My latest article, “Review Essay: Fascism and Eluded Truths,” is now published in public access format in the latest issue of journal on psychoanalysis and culture, Free Associations.
The article reflects on three recent books that all address fascism’s dishonesty and denialism: Claudia Leeb’s The Politics of Repressed Guilt: The Tragedy of Austrian Silence; Federico Finchelstein’s A Brief History of Fascist Lies; and Keith Kahn-Harris’s Denial: The Unspeakable Truth.
I argue that fascists lie in at least three ways: (1) tactically, to deceive others; (2) as a psychological defense mechanism; and (3) with a degree of paradoxical sincerity, since fascism believes that truth is a product of the violent enforcement of myth, not something that can be accessed by reason.
I conclude with some reflections on denialism within American racism; the ongoing effects of Trumpism; and some recommendations for confronting fascism.
On the “tactical” lying of fascists:
“Despite decades of philosophical and sociological exploration of fascists’ fundamental dishonesty and their leering, tactical bullying—such as their repeated claims to be ‘just joking’—the general public still falls for liberal arguments for inclusion of fascists in a ‘marketplace of ideas.’ Many people still naively hope that the threat of fascism can be overcome by publicly debating fascists. This assumption fails to account for the fact that, in debating fascists, one does not enter into a collective search for truth between the debaters and audience, but rather one plays host to a tactical performance by the fascist to generate publicity, outrage, recruitment, or mockery of enemies.”

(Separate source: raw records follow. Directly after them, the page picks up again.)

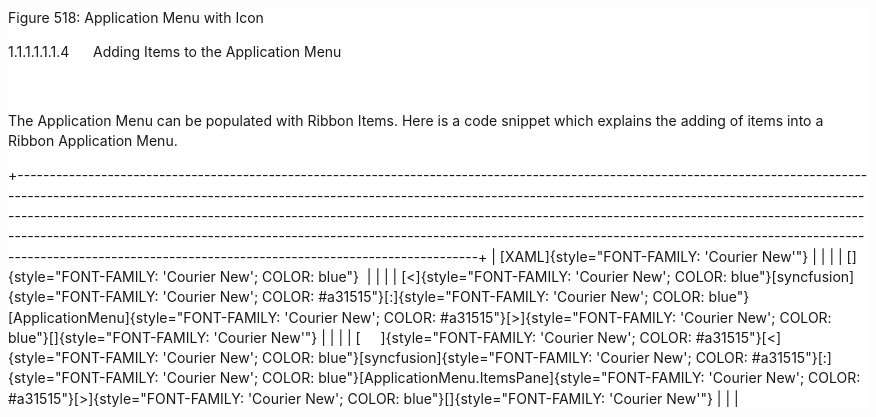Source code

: Figure 518: Application Menu with Icon

1.1.1.1.1.1.4      Adding Items to the Application Menu

 

The Application Menu can be populated with Ribbon Items. Here is a code snippet which explains the adding of items into a Ribbon Application Menu.

+----------------------------------------------------------------------------------------------------------------------------------------------------------------------------------------------------------------------------------------------------------------------------------------------------------------------------------------------------------------------------------------------------------------------------------------------------------------------------------------------------------------------------------------------------------------------------------------------------------------------------+
| [XAML]{style="FONT-FAMILY: 'Courier New'"}                                                                                                                                                                                                                                                                                                                                                                                                                                                                                                                                                                                 |
|                                                                                                                                                                                                                                                                                                                                                                                                                                                                                                                                                                                                                            |
| []{style="FONT-FAMILY: 'Courier New'; COLOR: blue"}                                                                                                                                                                                                                                                                                                                                                                                                                                                                                                                                                                        |
|                                                                                                                                                                                                                                                                                                                                                                                                                                                                                                                                                                                                                            |
| [\<]{style="FONT-FAMILY: 'Courier New'; COLOR: blue"}[syncfusion]{style="FONT-FAMILY: 'Courier New'; COLOR: #a31515"}[:]{style="FONT-FAMILY: 'Courier New'; COLOR: blue"}[ApplicationMenu]{style="FONT-FAMILY: 'Courier New'; COLOR: #a31515"}[\>]{style="FONT-FAMILY: 'Courier New'; COLOR: blue"}[]{style="FONT-FAMILY: 'Courier New'"}                                                                                                                                                                                                                                                                                  |
|                                                                                                                                                                                                                                                                                                                                                                                                                                                                                                                                                                                                                            |
| [     ]{style="FONT-FAMILY: 'Courier New'; COLOR: #a31515"}[\<]{style="FONT-FAMILY: 'Courier New'; COLOR: blue"}[syncfusion]{style="FONT-FAMILY: 'Courier New'; COLOR: #a31515"}[:]{style="FONT-FAMILY: 'Courier New'; COLOR: blue"}[ApplicationMenu.ItemsPane]{style="FONT-FAMILY: 'Courier New'; COLOR: #a31515"}[\>]{style="FONT-FAMILY: 'Courier New'; COLOR: blue"}[]{style="FONT-FAMILY: 'Courier New'"}                                                                                                                                                                                                             |
|                                                                                                                                                                                                                                                                                                                                                                                                                                                                                                                                                                                                                            |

Concluding paragraph of the essay:
“Fascist movements in U.S. American society are not a bizarre fringe element to gawk at, but express structures and sentiments at the center of American history and economic, political, and social power. Overcoming the danger they pose will be a long road and will require both structural change and honest collective reflection, not mere protesting or policing. However, perhaps we can create a society more conducive to truth through building our ’embodied reflective judgment’ through genuine solidarity, confronting our own denial by being bravely honest, and confronting fascist myths of heroic greatness with the reality of the experience of its victims and survivors.”